Objective: Output the lines of the listing below, starting with the line that contains "Number of purple rose beads visible: 40" and ending with the line that contains "Number of lavender", both included. Reproduce them unchanged and give nothing else.

Provided material:
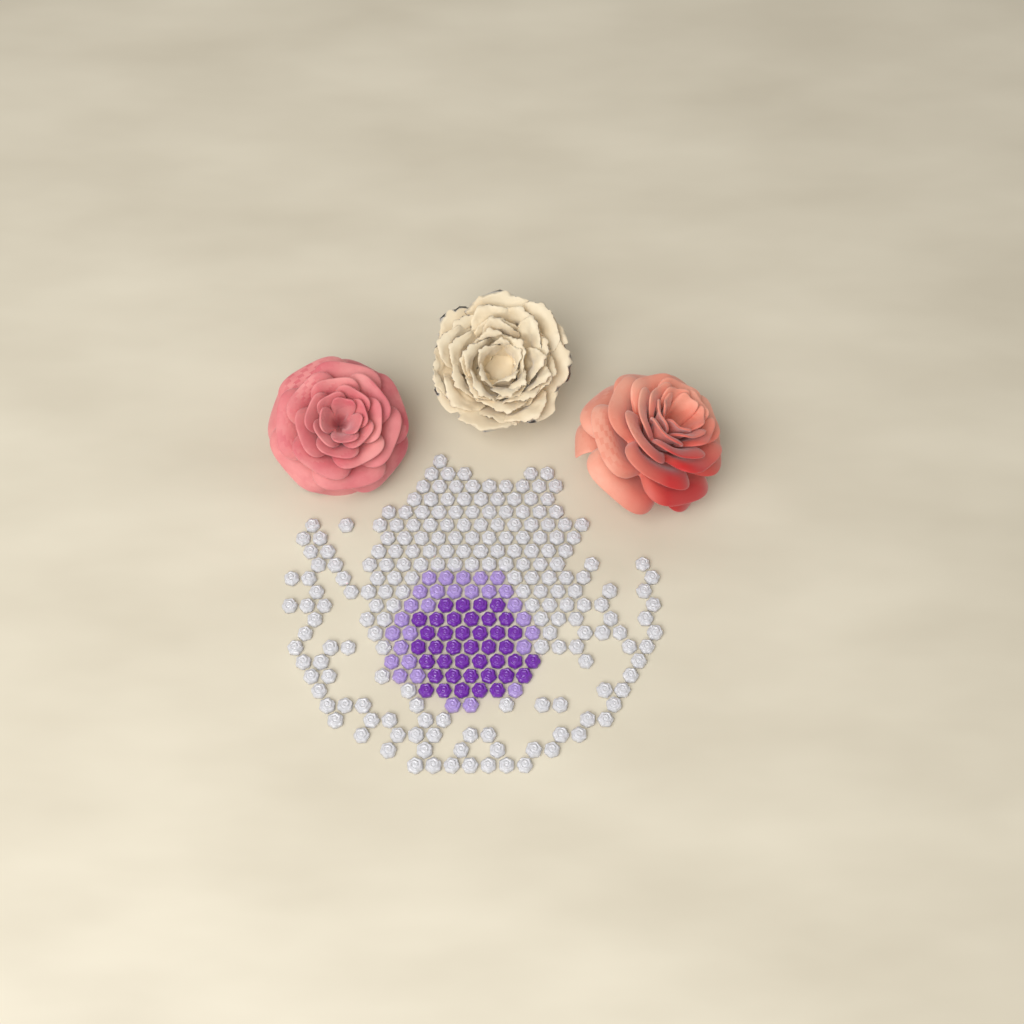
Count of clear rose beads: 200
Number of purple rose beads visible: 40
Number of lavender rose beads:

==

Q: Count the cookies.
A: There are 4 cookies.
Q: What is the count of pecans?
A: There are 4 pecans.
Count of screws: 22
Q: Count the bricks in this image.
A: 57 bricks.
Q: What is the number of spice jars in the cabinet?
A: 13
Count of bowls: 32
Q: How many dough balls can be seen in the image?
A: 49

...

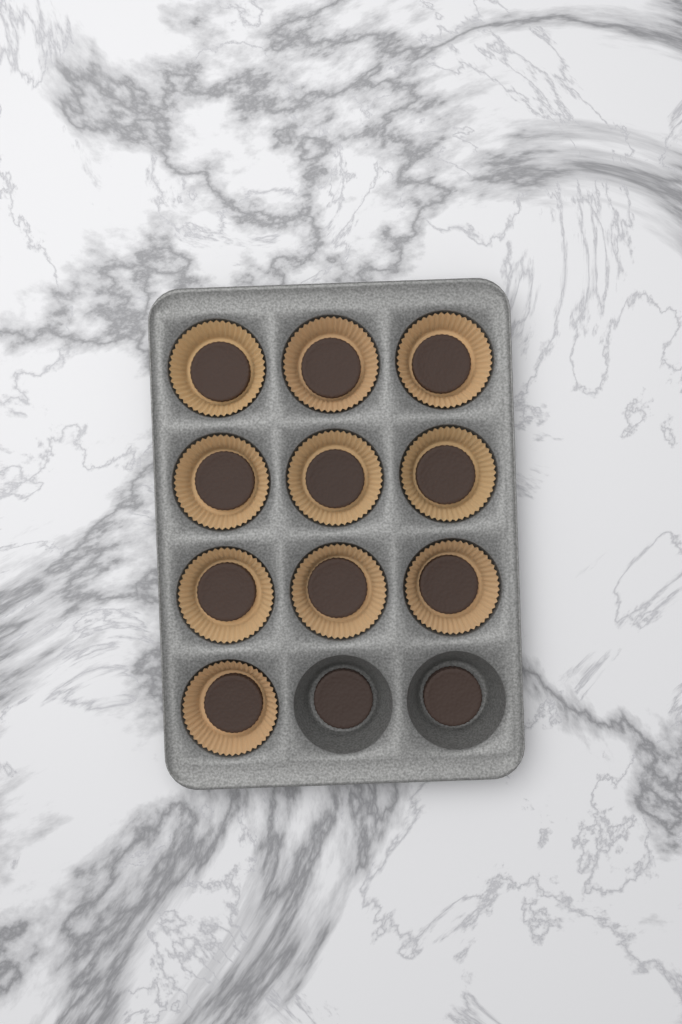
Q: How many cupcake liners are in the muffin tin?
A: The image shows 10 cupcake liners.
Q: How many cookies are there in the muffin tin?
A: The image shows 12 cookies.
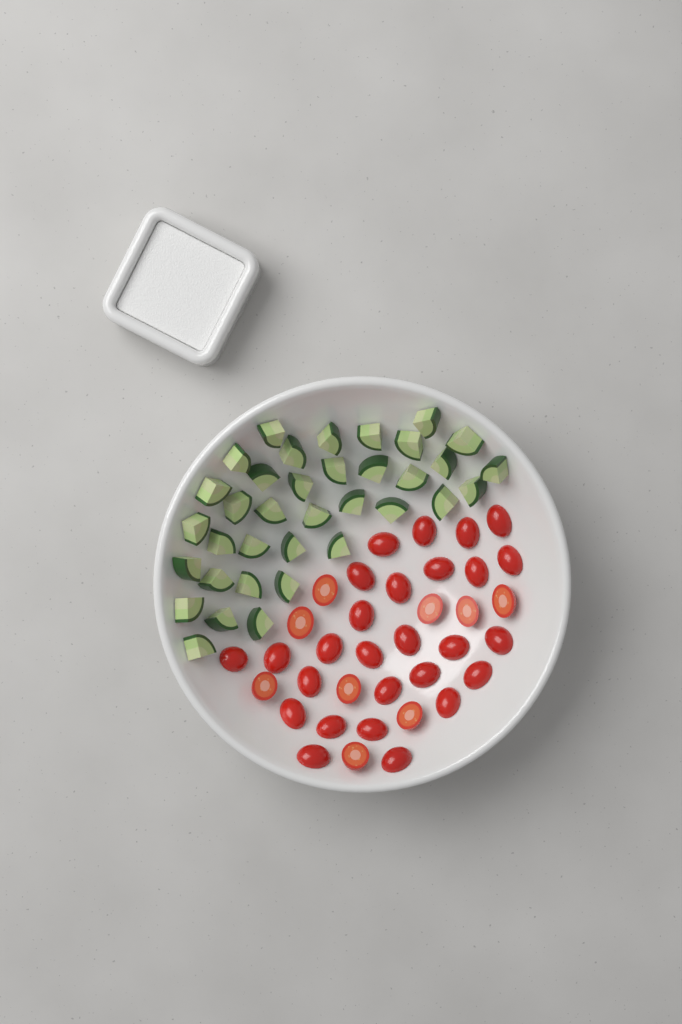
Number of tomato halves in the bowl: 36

Solution to this task:
Number of purple rose beads visible: 40
Number of lavender rose beads:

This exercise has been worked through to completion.